- Data items -
---

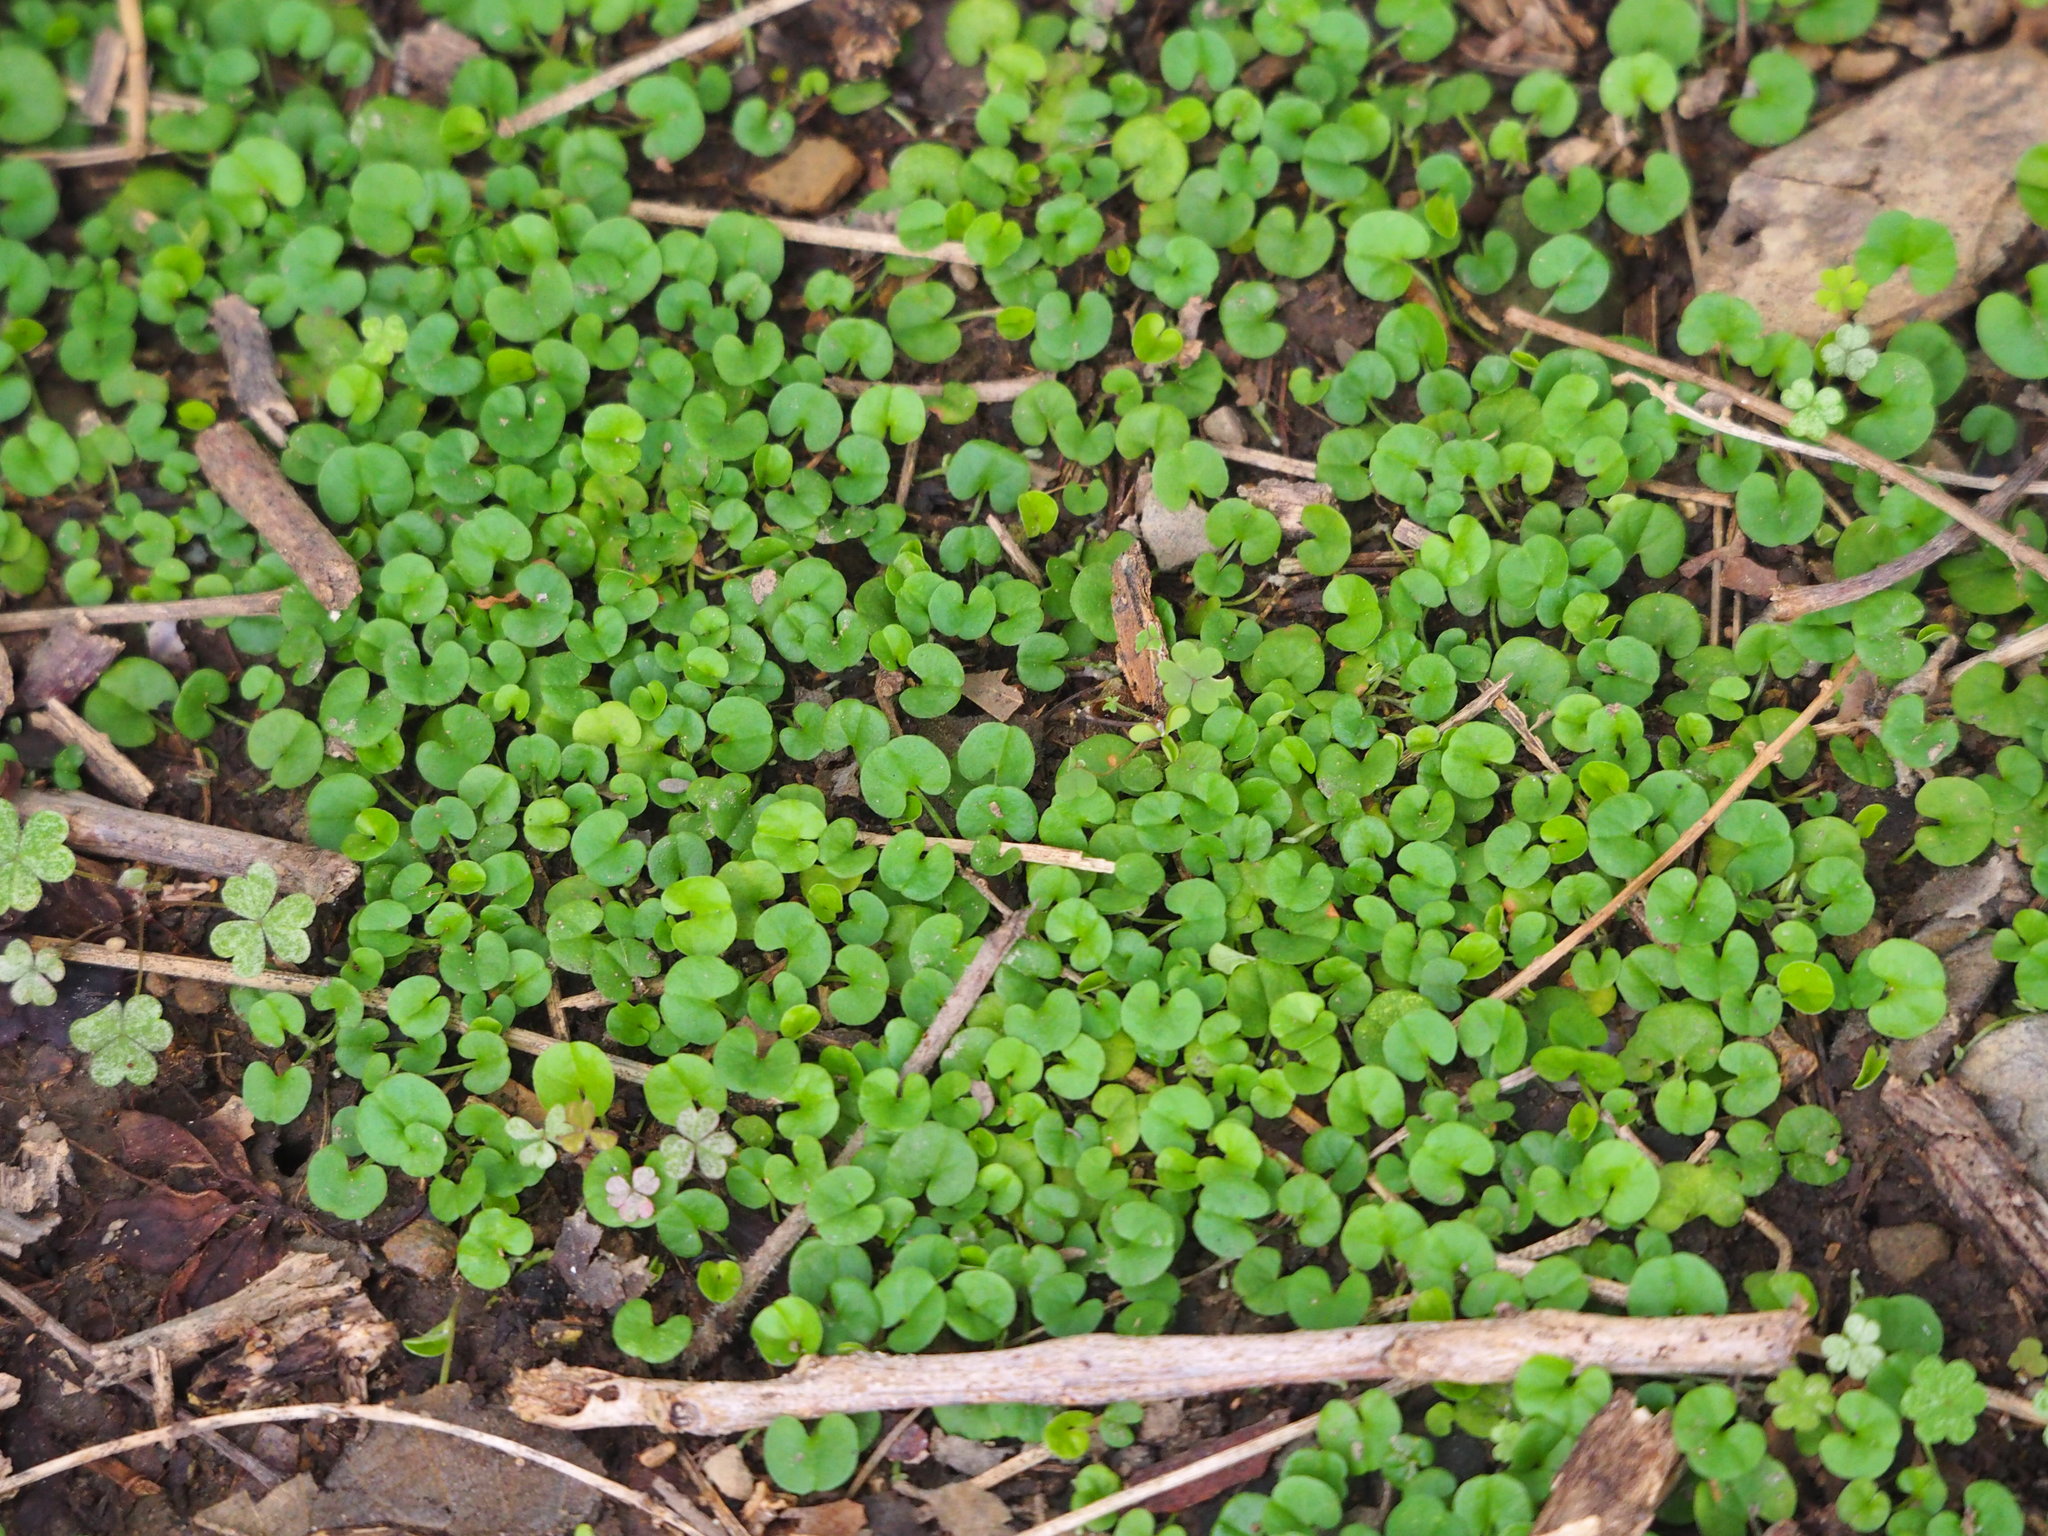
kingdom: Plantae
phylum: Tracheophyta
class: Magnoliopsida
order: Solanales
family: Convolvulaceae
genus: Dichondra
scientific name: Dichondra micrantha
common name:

---

- Problem description -
Reproduce the lines of every item above precisely as they appear, omitting the pictures.

- Result below -
kingdom: Plantae
phylum: Tracheophyta
class: Magnoliopsida
order: Solanales
family: Convolvulaceae
genus: Dichondra
scientific name: Dichondra micrantha
common name:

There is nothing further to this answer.